→ **Task instructions**:
Copy out the lines that follow word for word, starting at the line with "extract field current" and ending with the line with "out: 838.1894 m³", both of those included. Omit the pictures from your copy.

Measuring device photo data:
++++

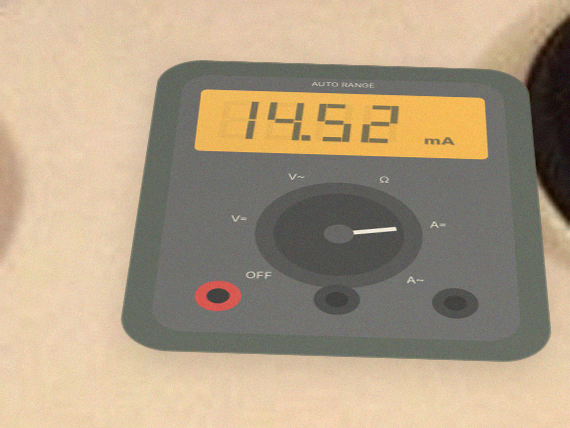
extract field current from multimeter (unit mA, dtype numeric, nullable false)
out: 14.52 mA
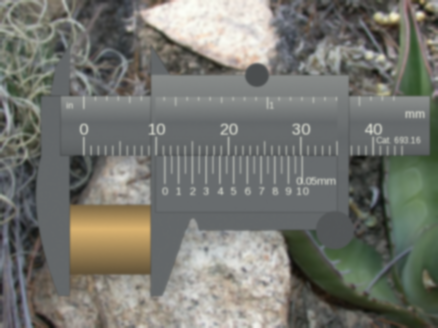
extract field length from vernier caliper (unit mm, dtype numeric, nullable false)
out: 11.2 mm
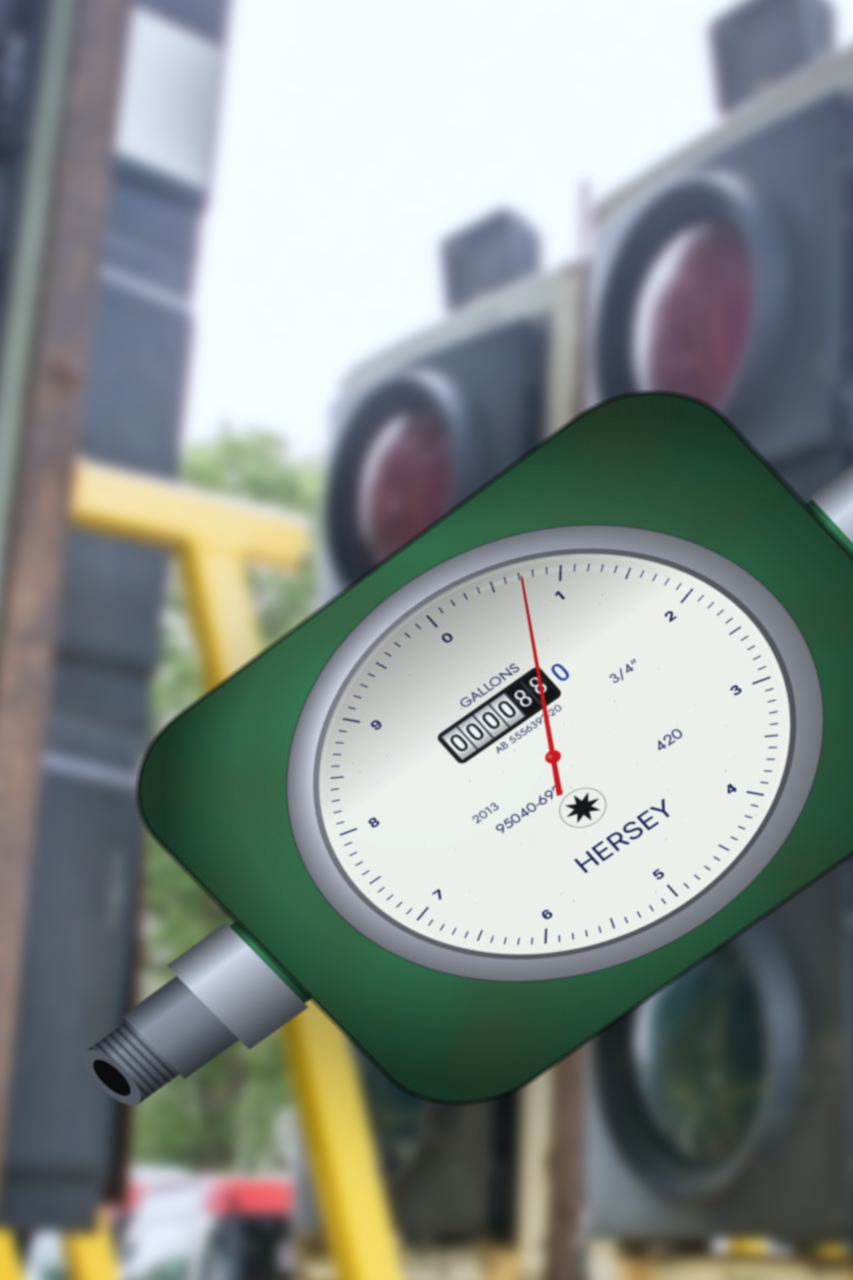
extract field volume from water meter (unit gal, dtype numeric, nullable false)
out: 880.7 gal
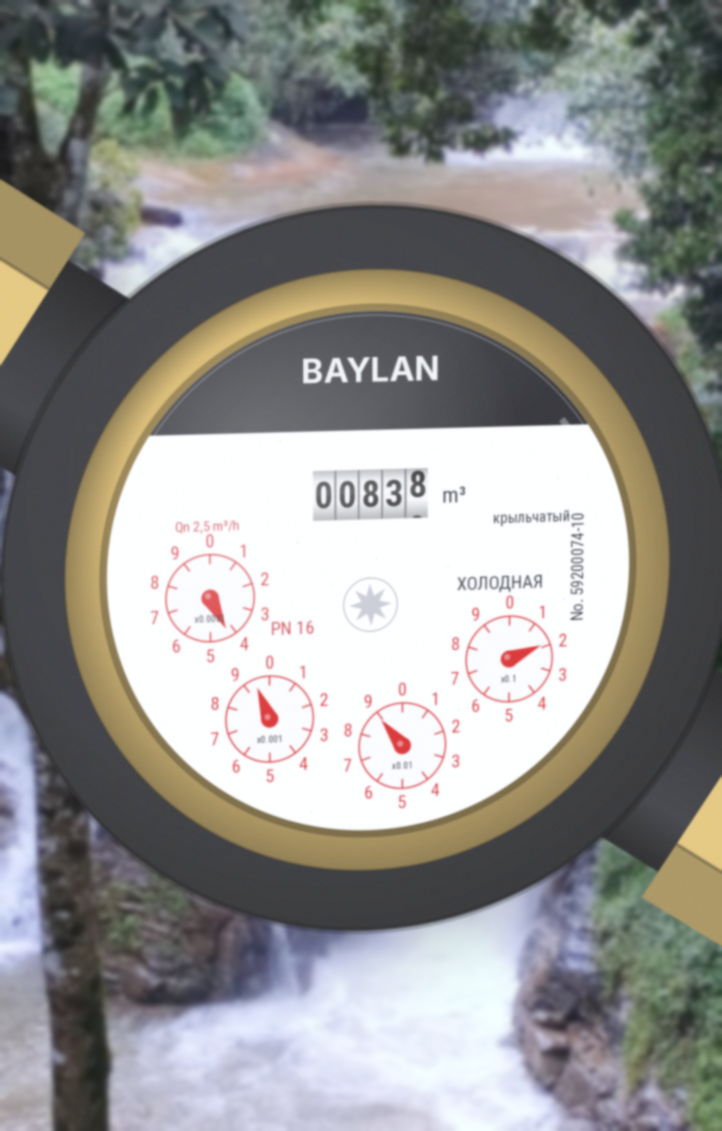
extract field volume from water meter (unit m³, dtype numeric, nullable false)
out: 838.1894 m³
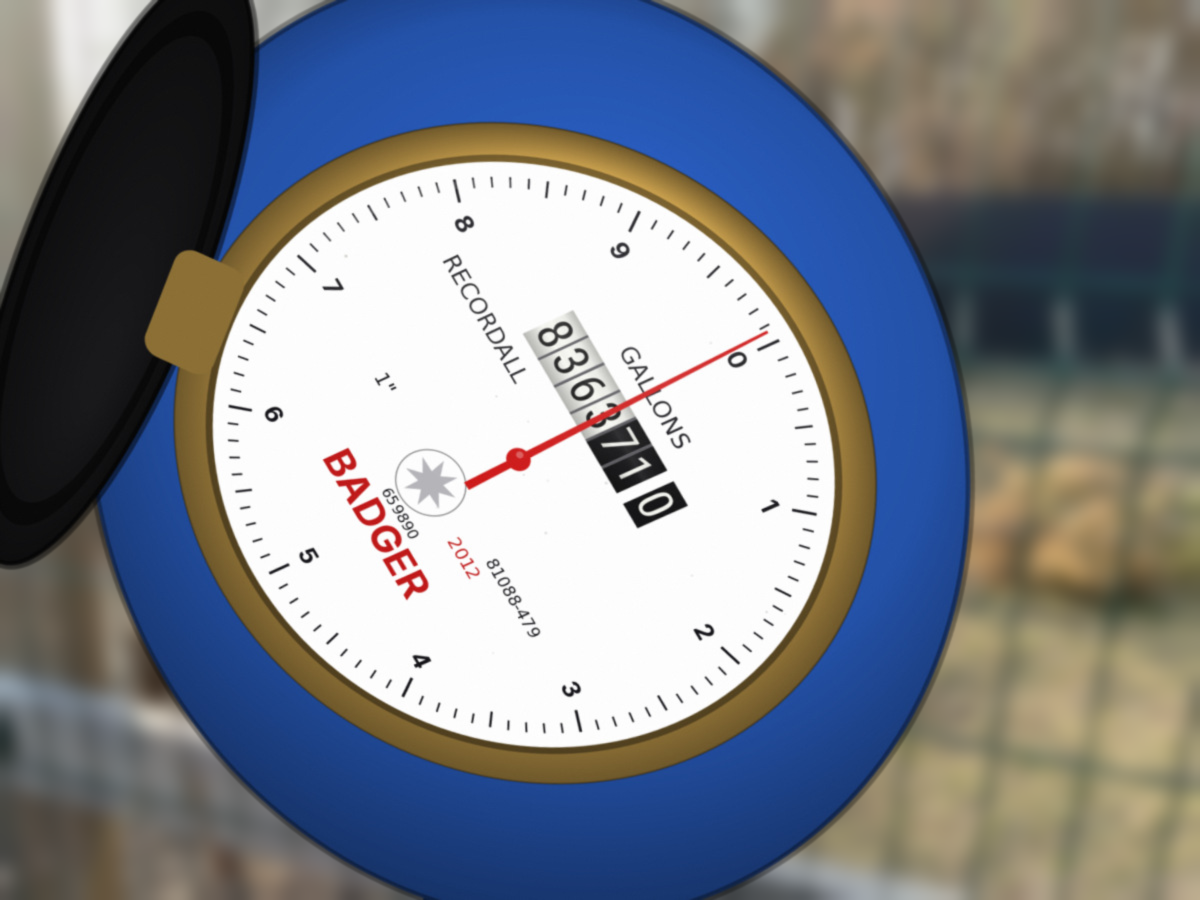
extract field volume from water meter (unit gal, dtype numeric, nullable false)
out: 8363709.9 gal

++++

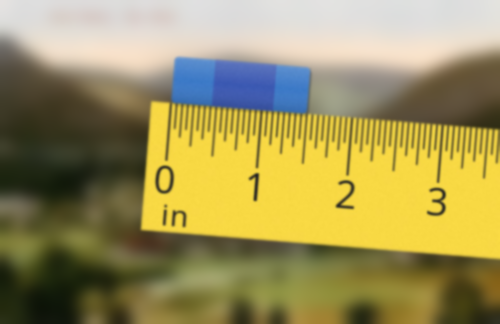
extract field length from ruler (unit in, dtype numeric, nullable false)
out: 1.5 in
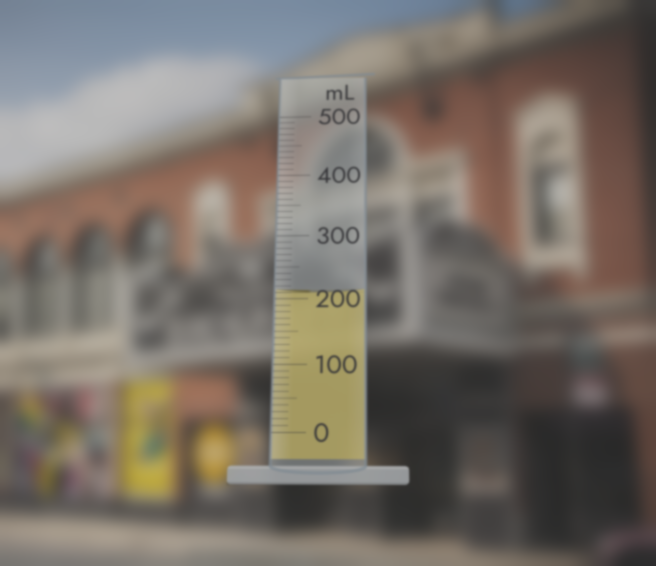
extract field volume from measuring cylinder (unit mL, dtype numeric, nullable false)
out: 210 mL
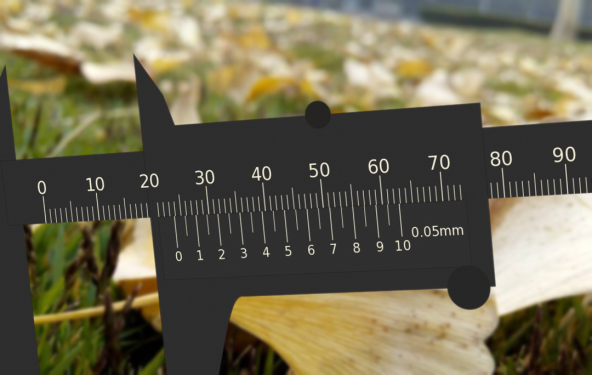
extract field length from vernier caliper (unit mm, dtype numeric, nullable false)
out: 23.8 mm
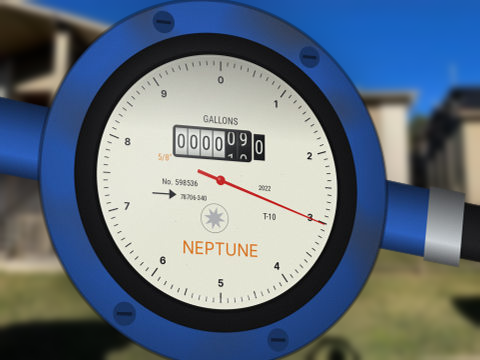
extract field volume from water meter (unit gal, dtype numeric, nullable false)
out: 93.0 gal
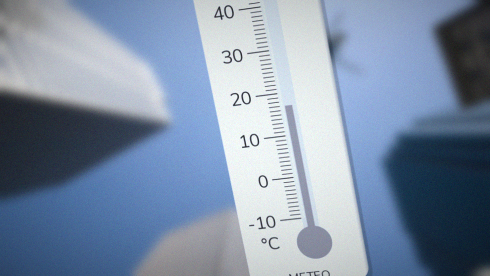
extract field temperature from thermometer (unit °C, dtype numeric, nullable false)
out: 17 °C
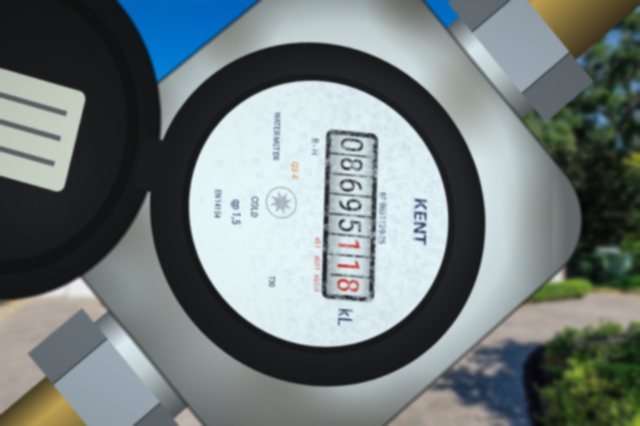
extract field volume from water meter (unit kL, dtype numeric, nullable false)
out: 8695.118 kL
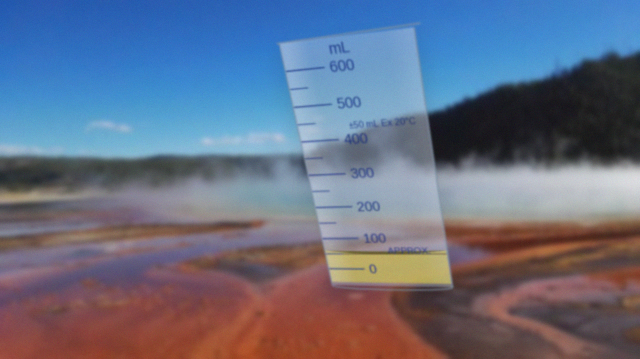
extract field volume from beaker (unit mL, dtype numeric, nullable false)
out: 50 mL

++++

→ **Problem solution**:
extract field current from multimeter (unit mA, dtype numeric, nullable false)
out: 14.52 mA
extract field length from vernier caliper (unit mm, dtype numeric, nullable false)
out: 11.2 mm
extract field volume from water meter (unit gal, dtype numeric, nullable false)
out: 880.7 gal
extract field volume from water meter (unit m³, dtype numeric, nullable false)
out: 838.1894 m³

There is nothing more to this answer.